Part of this is certainly due to my recent positive experience with it (and also), but I think it was building even before then. There was definitely a push from Eevee's Why should I use Python 3?, which left me feeling that there really were a number of interesting things in Python 3 that I'd kind of like to actually use; it may be the first thing that really sold me on Python 3 as having genuine attractions, instead of just being something that I''d have to put up with in the future.
I call this a tentative enthusiasm because it could burn out, not because I feel very tentative about it. Although I may be talking myself into it here, if I was starting a new Python program now I'd probably try to do it in Python 3 if that was practical (ie, if it didn't have to run on our OmniOS machines). If everywhere that DWiki ran had modern versions of Python 3, it'd be tempting to start a serious project to port it to Python 3 (going beyond my quick bring-up experiment to handle the tough issues, like bytes to Unicode conversions in the right places).

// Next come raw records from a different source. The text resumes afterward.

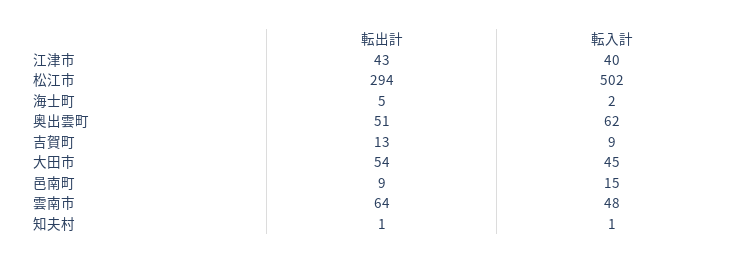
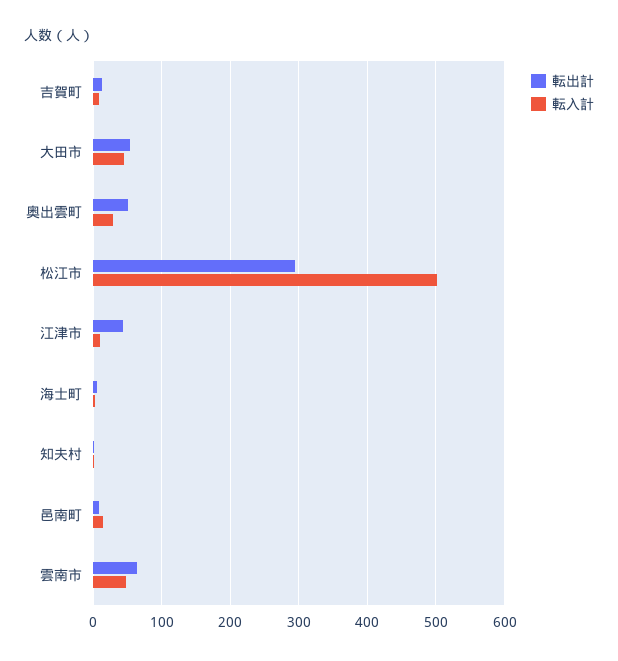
  {
    "転出計": {
      "江津市": 43,
      "松江市": 294,
      "海士町": 5,
      "奥出雲町": 51,
      "吉賀町": 13,
      "大田市": 54,
      "邑南町": 9,
      "雲南市": 64,
      "知夫村": 1
    },
    "転入計": {
-     "江津市": 40,
+     "江津市": 10,
      "松江市": 502,
      "海士町": 2,
-     "奥出雲町": 62,
+     "奥出雲町": 30,
      "吉賀町": 9,
      "大田市": 45,
      "邑南町": 15,
      "雲南市": 48,
      "知夫村": 1
    }
  }

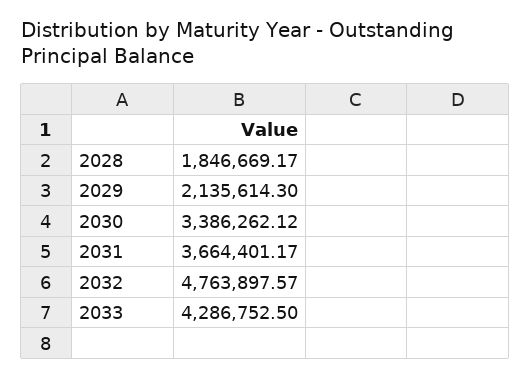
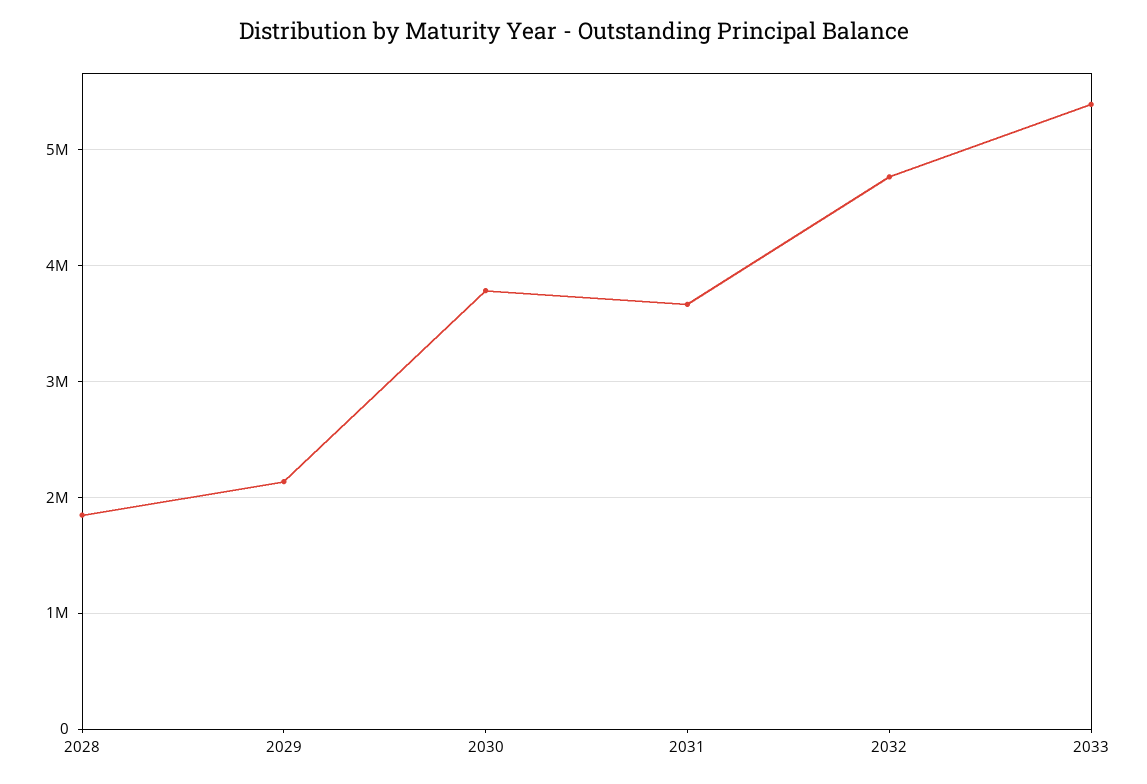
  {
    "2028": 1846669.17,
    "2029": 2135614.3,
-   "2030": 3386262.12,
+   "2030": 3800000,
    "2031": 3664401.17,
    "2032": 4763897.57,
-   "2033": 4286752.5
+   "2033": 5400000
  }

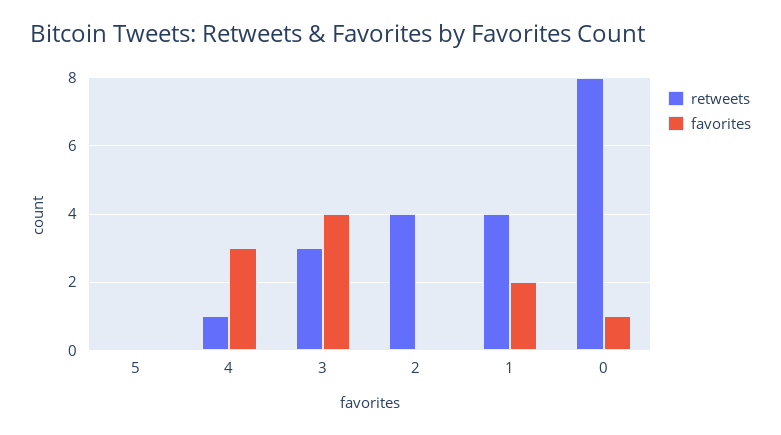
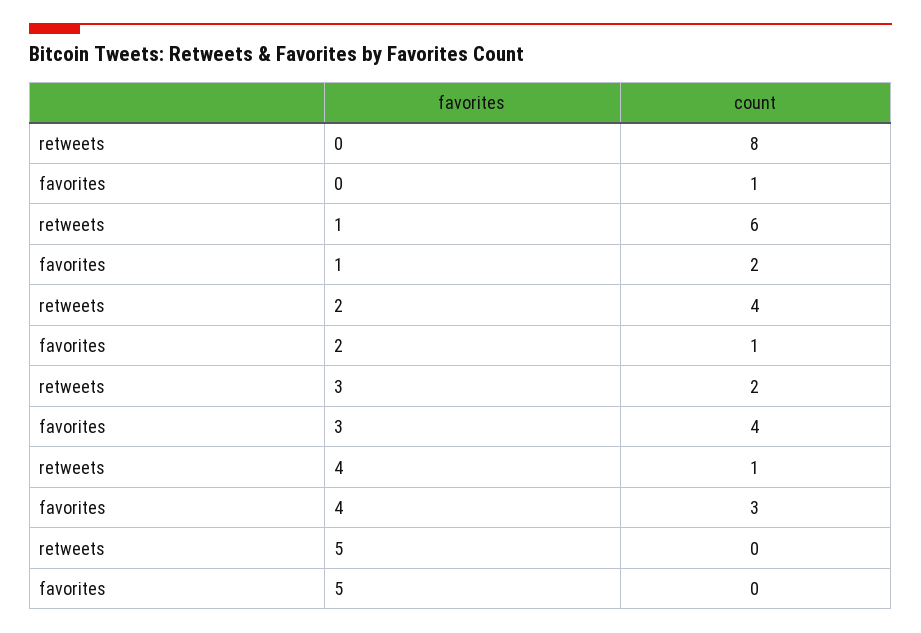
  {
    "retweets": {
      "5": 0,
      "4": 1,
-     "3": 3,
+     "3": 2,
      "2": 4,
-     "1": 4,
+     "1": 6,
      "0": 8
    },
    "favorites": {
      "5": 0,
      "4": 3,
      "3": 4,
-     "2": 0,
+     "2": 1,
      "1": 2,
      "0": 1
    }
  }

Unfortunately for my enthusiasm, I don't see much need for new Python code around here in the near future. I'm a sysadmin not a programmer, and beyond that we mostly prefer to write shell scripts. I tend to write at most a handful of new Python programs a year. I suppose that I could take some of my personal Python sysadmin programs and convert them to Python 3 for the experience, but that feels sort of make-work; there's no clear advantage to a straight conversion.
(The reason to convert DWiki itself to Python 3 is partly for longevity, since I already know I have to do it sometime, partly because I'd gain a lot of practical experience, and to be honest partly because it seems like an interesting challenge. Converting little utility programs is, well, a lot less compelling.)
PS: Part of this new enthusiasm is likely due to my slow shift into an attitude of 'let's not fight city hall, it takes too much work', as seen in my shift on Python indentation. Python 3 is the future of Python, so I might as well embrace it instead of bitterly clinging to Python 2 because I'm annoyed at the shift.
(Partly I'm writing this entry as a marker, so that I can later look back to see how I felt about things right now and maybe learn something from that.)